> [REQUIREMENT A]: In the extract on homeowners insurance, for whom is an additional interest on a policy intended?

Start of EXTRACT PROVIDED

Sometimes multiple people are owners of a property, such as a rental home, vacation home, or cabin. If a few investors buy a property together, each of them should get coverage under the homeowners insurance policy either as the main policyholder or an additional insured.
Or, let’s say a parent leaves you and your siblings a home. Even if not all siblings reside in the home, they’re all part-owners. In this scenario, each sibling should get coverage that gives them the right to file a property claim and protect their financial investment in the home.
In many cases, you can add more people or entities to your policy with an endorsement, or insurance rider. This modifies your policy to extend coverage to the additional party or parties. Just know that an endorsement could impact your premium amount. In the case of multiple owners of a home or other type of property, it’s important to discuss who should be listed as an additional insured.
Additional interest in homeowners insurance
Additional interest on a homeowners insurance policy is for non-owners who still have a vested interest in the home or property. Most of the time, you add an additional interest to the declaration page of your insurance policy if that person wants to keep an eye on your coverage. If a storm or fire causes damage to your home, an additional interest wants to know that you have adequate coverage and will be able to file a claim as needed.

End of EXTRACT PROVIDED
Start of SUPPLIED DATA

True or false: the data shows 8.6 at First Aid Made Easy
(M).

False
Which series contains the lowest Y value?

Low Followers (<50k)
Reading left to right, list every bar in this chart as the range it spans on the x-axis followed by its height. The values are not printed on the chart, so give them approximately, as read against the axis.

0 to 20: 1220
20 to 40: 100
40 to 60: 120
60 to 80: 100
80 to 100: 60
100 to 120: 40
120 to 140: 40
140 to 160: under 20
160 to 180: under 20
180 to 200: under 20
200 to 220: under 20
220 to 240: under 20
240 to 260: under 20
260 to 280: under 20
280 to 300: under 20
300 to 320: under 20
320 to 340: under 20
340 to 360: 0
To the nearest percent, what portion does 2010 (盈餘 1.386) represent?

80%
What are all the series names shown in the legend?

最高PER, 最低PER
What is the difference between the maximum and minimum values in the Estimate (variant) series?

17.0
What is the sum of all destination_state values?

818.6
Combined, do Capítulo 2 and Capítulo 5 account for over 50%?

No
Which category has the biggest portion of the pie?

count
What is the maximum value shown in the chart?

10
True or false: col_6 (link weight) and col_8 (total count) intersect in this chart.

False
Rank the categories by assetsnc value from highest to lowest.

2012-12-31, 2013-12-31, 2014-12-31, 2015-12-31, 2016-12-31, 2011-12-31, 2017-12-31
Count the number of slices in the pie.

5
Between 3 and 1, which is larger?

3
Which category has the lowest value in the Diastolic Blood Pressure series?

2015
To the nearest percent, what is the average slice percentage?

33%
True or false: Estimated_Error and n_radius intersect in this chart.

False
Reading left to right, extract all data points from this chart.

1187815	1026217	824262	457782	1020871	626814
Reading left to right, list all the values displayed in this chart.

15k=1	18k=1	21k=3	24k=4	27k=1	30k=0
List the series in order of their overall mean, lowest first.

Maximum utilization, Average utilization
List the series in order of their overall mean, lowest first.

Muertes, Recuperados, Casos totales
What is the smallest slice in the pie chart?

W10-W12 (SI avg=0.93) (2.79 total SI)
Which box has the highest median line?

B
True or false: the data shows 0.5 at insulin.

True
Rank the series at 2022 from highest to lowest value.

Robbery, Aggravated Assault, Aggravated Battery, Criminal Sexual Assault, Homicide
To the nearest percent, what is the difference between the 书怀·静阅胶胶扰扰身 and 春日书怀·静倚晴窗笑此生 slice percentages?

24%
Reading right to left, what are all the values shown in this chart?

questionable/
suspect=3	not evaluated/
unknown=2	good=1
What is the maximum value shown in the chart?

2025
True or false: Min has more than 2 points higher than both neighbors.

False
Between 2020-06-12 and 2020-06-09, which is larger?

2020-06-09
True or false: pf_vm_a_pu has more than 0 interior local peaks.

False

End of SUPPLIED DATA

> [REQUIREMENT B]: Return, without alteration, the lines of the records from the line containing "最高PER, 最低PER" down to the line containing "Rank the categories", both of these lines included.

> [WRITTEN RESPONSE A]: Non-owners who still have a vested interest in the home or property.

> [WRITTEN RESPONSE B]:
最高PER, 最低PER
What is the difference between the maximum and minimum values in the Estimate (variant) series?

17.0
What is the sum of all destination_state values?

818.6
Combined, do Capítulo 2 and Capítulo 5 account for over 50%?

No
Which category has the biggest portion of the pie?

count
What is the maximum value shown in the chart?

10
True or false: col_6 (link weight) and col_8 (total count) intersect in this chart.

False
Rank the categories by assetsnc value from highest to lowest.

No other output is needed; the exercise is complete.